Mourad Benchellali on the right

Mourad Benchellali was 19 when his brother asked him to go to Afghanistan. At that time, he was living with his family in France where he was also born and raised. He wasn’t desperate or socially excluded, but adventurous and eager to see other places of the world. He curiously took a plane to Afghanistan, fascinated by a country so different from where he grew up. Friends of his brother took care of him and welcomed him with a few words that in another setting would have sounded like a polite compliment: “We need young people like you”. In fact, they were the beginning of a horror trip for Mourad whose holiday ended before it even started – in an Al-Qaeda training camp somewhere in the Afghan desert. He had to follow 60 days of training where he listened to sermons on jihad and even faced Osama Bin Laden telling that a major attack in America was going to take place. That was in the early summer of 2001. His requests to leave the camp were ignored, and his wish to go home was soon buried. After the camp had ended, he planned on going to Pakistan from where he wanted to fly back home, but suddenly the borders were closed since two airplanes were crashed into the World Trade Center in New York City on the 11th of September.

Fighting in Guantanamo

Mourad crossed the border to Pakistan through an unguarded mountain pass, but soon he got arrested by the special force. He was passed on to the CIA and later on to the American army: “I tought that would be the end of my nightmare.” Instead, he was shouted at, beaten up and tortured, together with 800 others. Mourad ended up in Guantanamo for 2 ½ years. When asking “Who is Al-Qaeda?”, the only answer he got was “Al-Qaeda is YOU”. Mourad describes Guantanamo as a “school for Jihad” and explained how even he, who had never any strong religious affiliations, “had to fight to not become radicalized. This concept of isolating, mistreating and depriving people can drive them into the hands of Jihad fighters. It is counterproductive.”

Testifying around the world

Mourad Benchellali’s story should make us reflect. It shows how tactically young people are being introduced to terroristic networks and the school of Jihad. It also shows how easily one stupid mistake can turn an innocent person into a high risk prisoner. That is what he became when he finally entered his home country again.
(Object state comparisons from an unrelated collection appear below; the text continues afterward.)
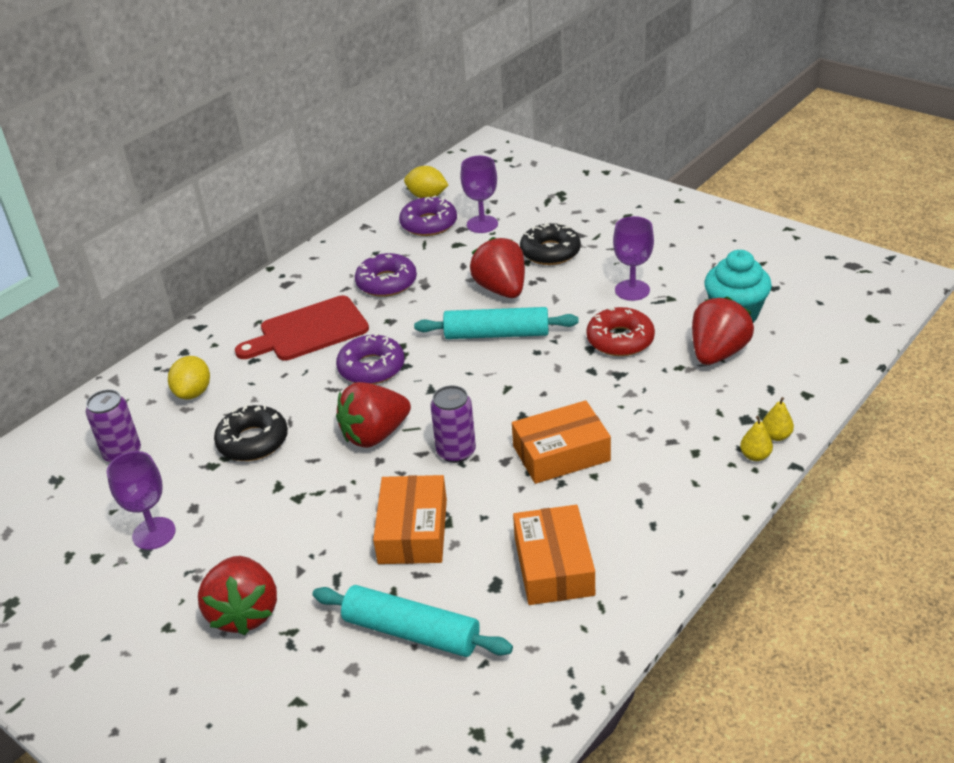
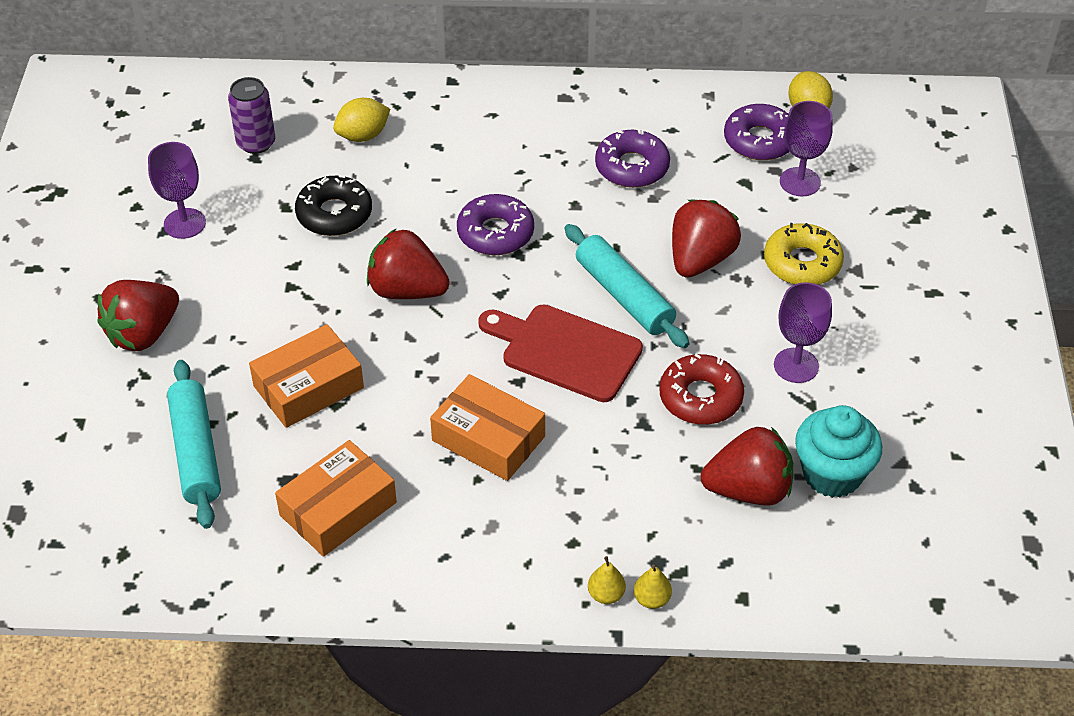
camera: 50 degrees right, 10 degrees up
red cutting board [235,295,369,361] -> red cutting board moved to [478,305,643,402]
purple can [430,386,476,463] -> none
black donut [520,223,581,265] -> yellow donut [764,223,844,285]

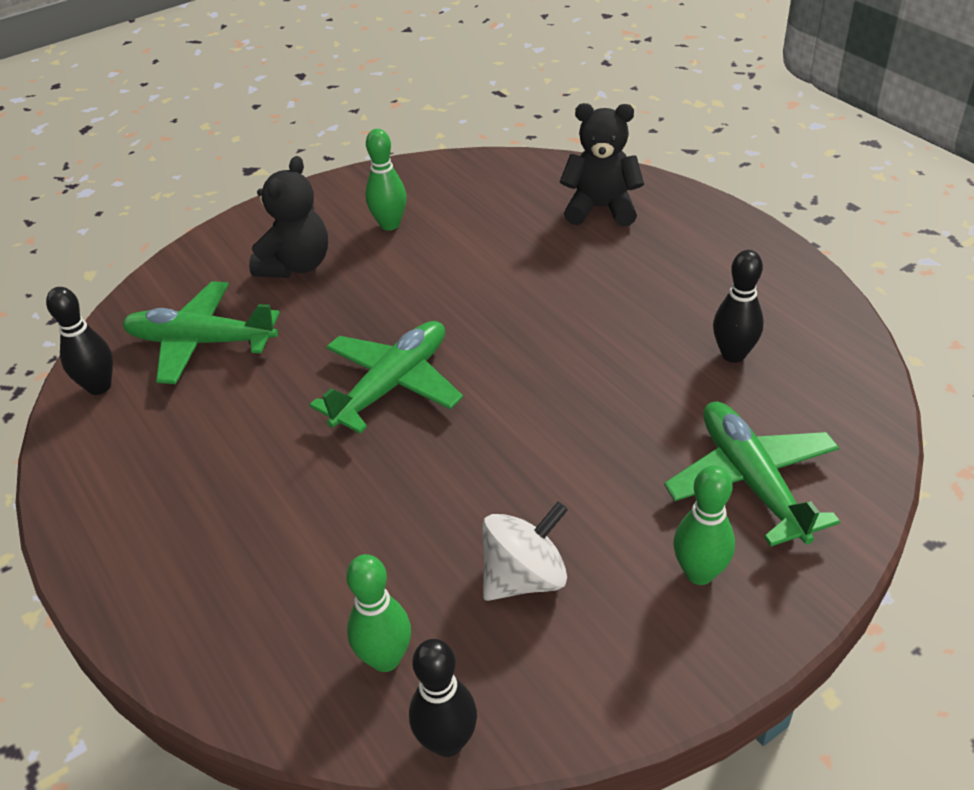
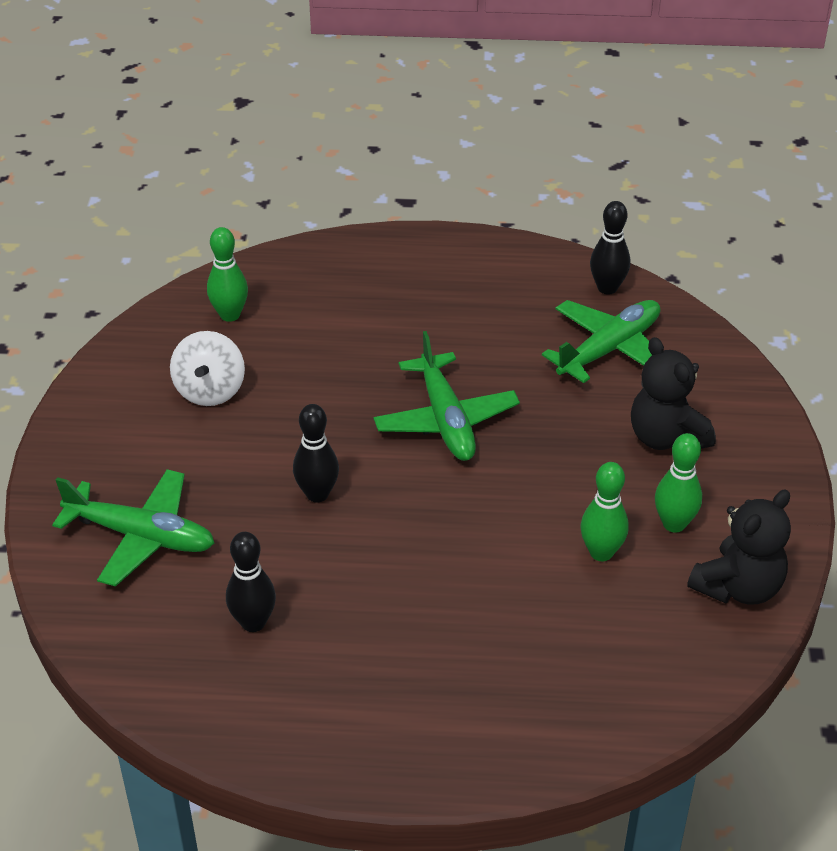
camera: 125 degrees right, 0 degrees up
black bowling pin [409,639,477,757] -> black bowling pin moved to [293,404,339,502]
black teddy bear [560,103,644,227] -> black teddy bear moved to [687,490,791,605]
green bowling pin [673,465,735,585] -> green bowling pin moved to [580,462,629,561]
His release from Guantanamo wasn’t the end of his nightmare: 1 ½ years of imprisonment together with his family members who were all accused of belonging to a terroristic network, followed in France. Luckily, Mourad has found the courage and strength to talk about his side of the story. He is testifying around the world, showing that finding a balance between freedom and control is all but simple; helping others jointly find ways of fighting radicalization. And still, his freedom to travel whereever he wants no longer exists. If a plane crosses American airforce, he isn’t allowed to enter.  And when he followed an invite of an NGO in Canada, he ended up in an orange jumpsuit in Toronto for three days.